THE TASK
A single number is the answer: the count of lines in these records with "Confidential" in them.

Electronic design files

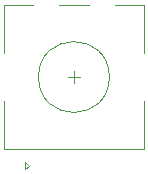
<source format=gbr>
%TF.GenerationSoftware,KiCad,Pcbnew,(5.1.10)-1*%
%TF.CreationDate,2022-05-03T20:22:29+07:00*%
%TF.ProjectId,75F,3735462e-6b69-4636-9164-5f7063625858,rev?*%
%TF.SameCoordinates,Original*%
%TF.FileFunction,Legend,Top*%
%TF.FilePolarity,Positive*%
%FSLAX46Y46*%
G04 Gerber Fmt 4.6, Leading zero omitted, Abs format (unit mm)*
G04 Created by KiCad (PCBNEW (5.1.10)-1) date 2022-05-03 20:22:29*
%MOMM*%
%LPD*%
G01*
G04 APERTURE LIST*
%ADD10C,0.120000*%
G04 APERTURE END LIST*
D10*
%TO.C,SW2*%
X31575000Y-23812500D02*
G75*
G03*
X31575000Y-23812500I-3000000J0D01*
G01*
X22675000Y-21812500D02*
X22675000Y-17712500D01*
X34475000Y-17712500D02*
X34475000Y-21812500D01*
X34475000Y-25812500D02*
X34475000Y-29912500D01*
X22675000Y-25812500D02*
X22675000Y-29912500D01*
X22675000Y-29912500D02*
X34475000Y-29912500D01*
X24775000Y-31312500D02*
X24475000Y-31612500D01*
X24475000Y-31612500D02*
X24475000Y-31012500D01*
X24475000Y-31012500D02*
X24775000Y-31312500D01*
X22675000Y-17712500D02*
X25075000Y-17712500D01*
X27275000Y-17712500D02*
X29875000Y-17712500D01*
X32075000Y-17712500D02*
X34475000Y-17712500D01*
X28075000Y-23812500D02*
X29075000Y-23812500D01*
X28575000Y-24312500D02*
X28575000Y-23312500D01*
%TD*%
M02*

</source>
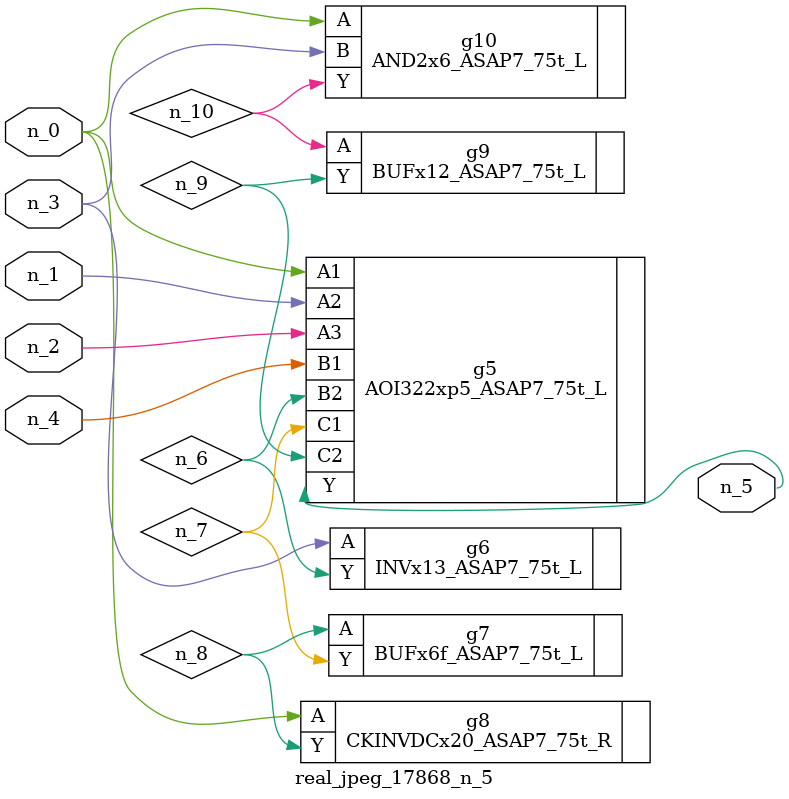
<source format=v>
module real_jpeg_17868_n_5 (n_4, n_0, n_1, n_2, n_3, n_5);

input n_4;
input n_0;
input n_1;
input n_2;
input n_3;

output n_5;

wire n_8;
wire n_6;
wire n_7;
wire n_10;
wire n_9;

AOI322xp5_ASAP7_75t_L g5 ( 
.A1(n_0),
.A2(n_1),
.A3(n_2),
.B1(n_4),
.B2(n_6),
.C1(n_7),
.C2(n_9),
.Y(n_5)
);

CKINVDCx20_ASAP7_75t_R g8 ( 
.A(n_0),
.Y(n_8)
);

AND2x6_ASAP7_75t_L g10 ( 
.A(n_0),
.B(n_3),
.Y(n_10)
);

INVx13_ASAP7_75t_L g6 ( 
.A(n_3),
.Y(n_6)
);

BUFx6f_ASAP7_75t_L g7 ( 
.A(n_8),
.Y(n_7)
);

BUFx12_ASAP7_75t_L g9 ( 
.A(n_10),
.Y(n_9)
);


endmodule
</source>
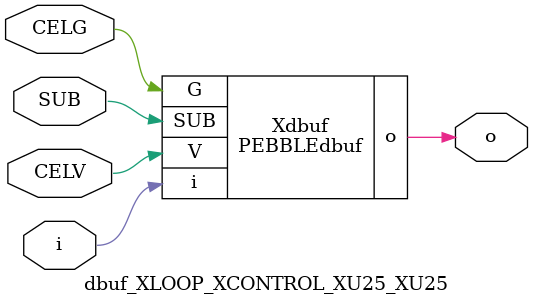
<source format=v>



module PEBBLEdbuf ( o, G, SUB, V, i );

  input V;
  input i;
  input G;
  output o;
  input SUB;
endmodule

//Celera Confidential Do Not Copy dbuf_XLOOP_XCONTROL_XU25_XU25
//Celera Confidential Symbol Generator
//Digital Buffer
module dbuf_XLOOP_XCONTROL_XU25_XU25 (CELV,CELG,i,o,SUB);
input CELV;
input CELG;
input i;
input SUB;
output o;

//Celera Confidential Do Not Copy dbuf
PEBBLEdbuf Xdbuf(
.V (CELV),
.i (i),
.o (o),
.SUB (SUB),
.G (CELG)
);
//,diesize,PEBBLEdbuf

//Celera Confidential Do Not Copy Module End
//Celera Schematic Generator
endmodule

</source>
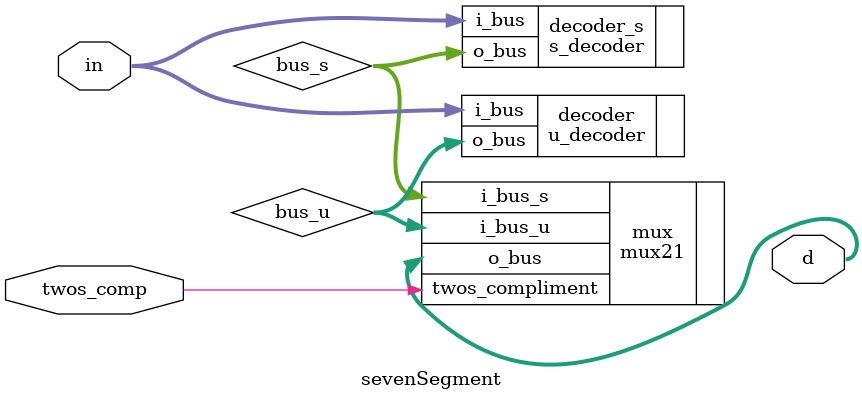
<source format=v>
module sevenSegment(
input twos_comp,
input [3:0] in,
output [9:0] d);

wire [9:0] bus_u, bus_s;

u_decoder decoder(.i_bus(in), .o_bus(bus_u));

s_decoder decoder_s(.i_bus(in), .o_bus(bus_s));

mux21 mux(.twos_compliment(twos_comp), 
.i_bus_s(bus_s), 
.i_bus_u(bus_u),
.o_bus(d));

endmodule

</source>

RESULT BELOW
4